Source extract:
※ ※ ※
The organization, during an ancient forest expedition with the Port Alberni Watershed-Forest Alliance, found exceptionally large douglas fir, including the fifth and ninth widest ever recorded in B.C., scattered among the remains of an extensive clearcutting operation.

The groups documented old-growth cedar stumps measuring a staggering 12 feet (3.7 metres) in diameter.

Something felt wrong about the scope and scale of the logging operations in the Nahmint Valley to the expeditioners. 

And they were right.

Investigations point to government agency at heart of B.C.’s old-growth logging

Following their expedition, the Ancient Forest Alliance submitted a complaint to the compliance and enforcement branch at B.C.’s Ministry of Forests, Lands and Natural Resource Operations.

The findings of two subsequent investigations would confirm a deep-rooted suspicion that BC Timber Sales (BCTS), the government agency responsible for auctioning provincial logging permits, was thwarting protection rules and violating the principles of old-growth management plans.

The results of those investigations, obtained by the Ancient Forest Alliance through a Freedom of Information request, and reviewed by The Narwhal, show BC Timber Sales is not complying with rules designed to ensure sufficient old-growth forest is retained to avoid loss of biodiversity.

One of these investigations, conducted by a compliance and enforcement officer with the Ministry of Forests, recommended logging in the Nahmint Valley be halted, that future harvesting tenures be put on hold and that the agency should be prevented from establishing Nahmint old-growth management areas — which are created to protect old growth and achieve biodiversity targets — while problems are addressed to avoid legitimizing ongoing overcutting.
※ ※ ※
Recorded data:
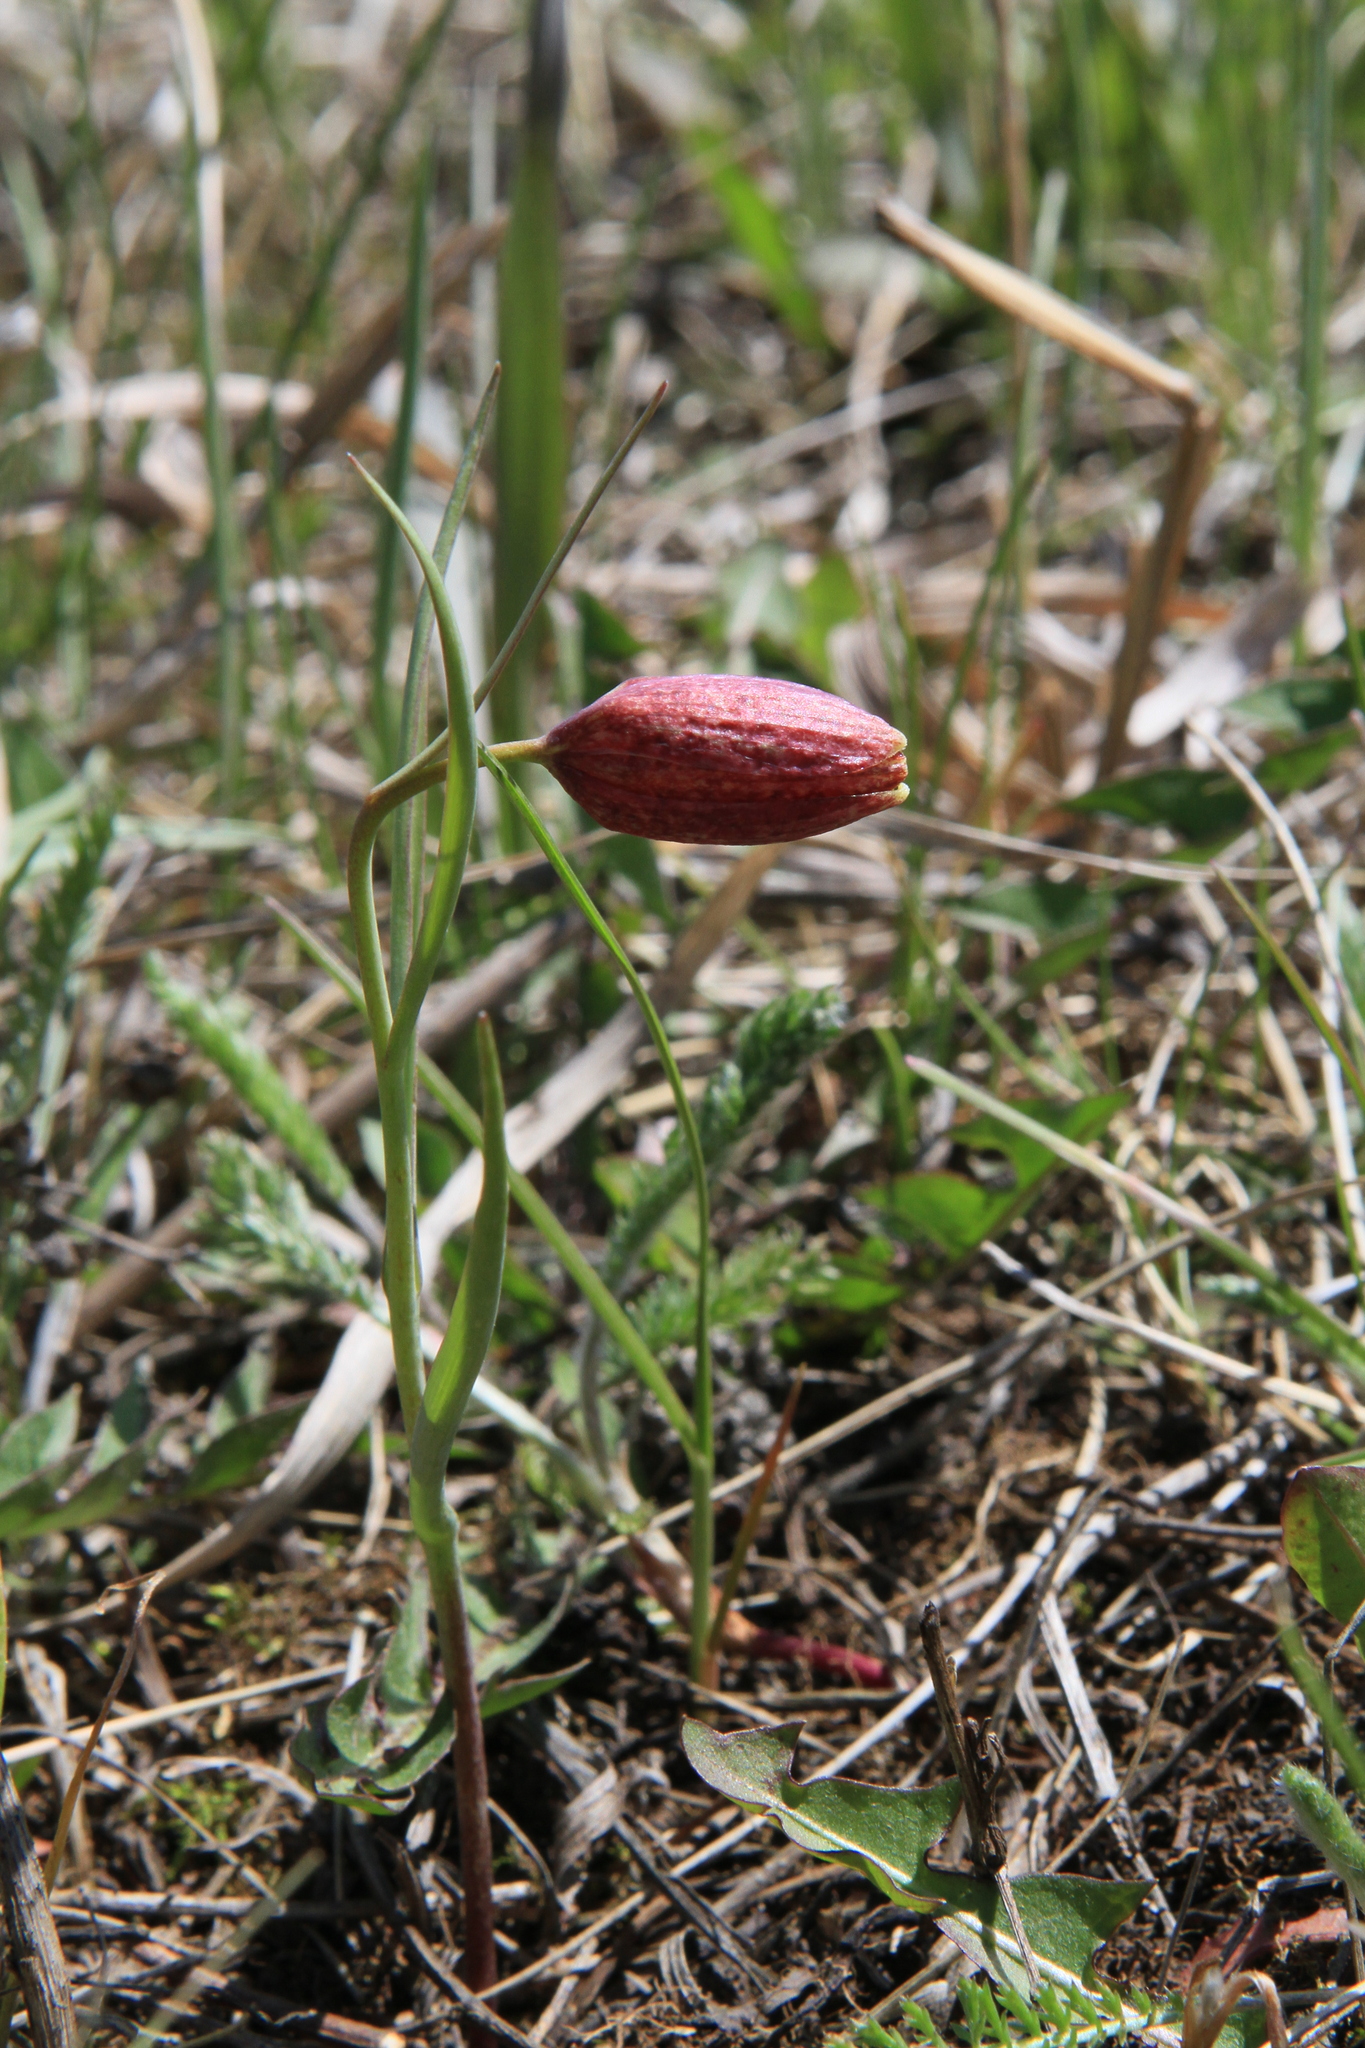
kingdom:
※ ※ ※
Written request A:
In the logging extract, how wide were the old-growth cedar stumps the groups documented?
Written request B:
Return the stretch of the logging extract that begins at the words "The groups documented" and stops after "old-growth management plans.".

Exercise answer A:
12 feet (3.7 metres) in diameter.

Exercise answer B:
The groups documented old-growth cedar stumps measuring a staggering 12 feet (3.7 metres) in diameter.

Something felt wrong about the scope and scale of the logging operations in the Nahmint Valley to the expeditioners. 

And they were right.

Investigations point to government agency at heart of B.C.’s old-growth logging

Following their expedition, the Ancient Forest Alliance submitted a complaint to the compliance and enforcement branch at B.C.’s Ministry of Forests, Lands and Natural Resource Operations.

The findings of two subsequent investigations would confirm a deep-rooted suspicion that BC Timber Sales (BCTS), the government agency responsible for auctioning provincial logging permits, was thwarting protection rules and violating the principles of old-growth management plans.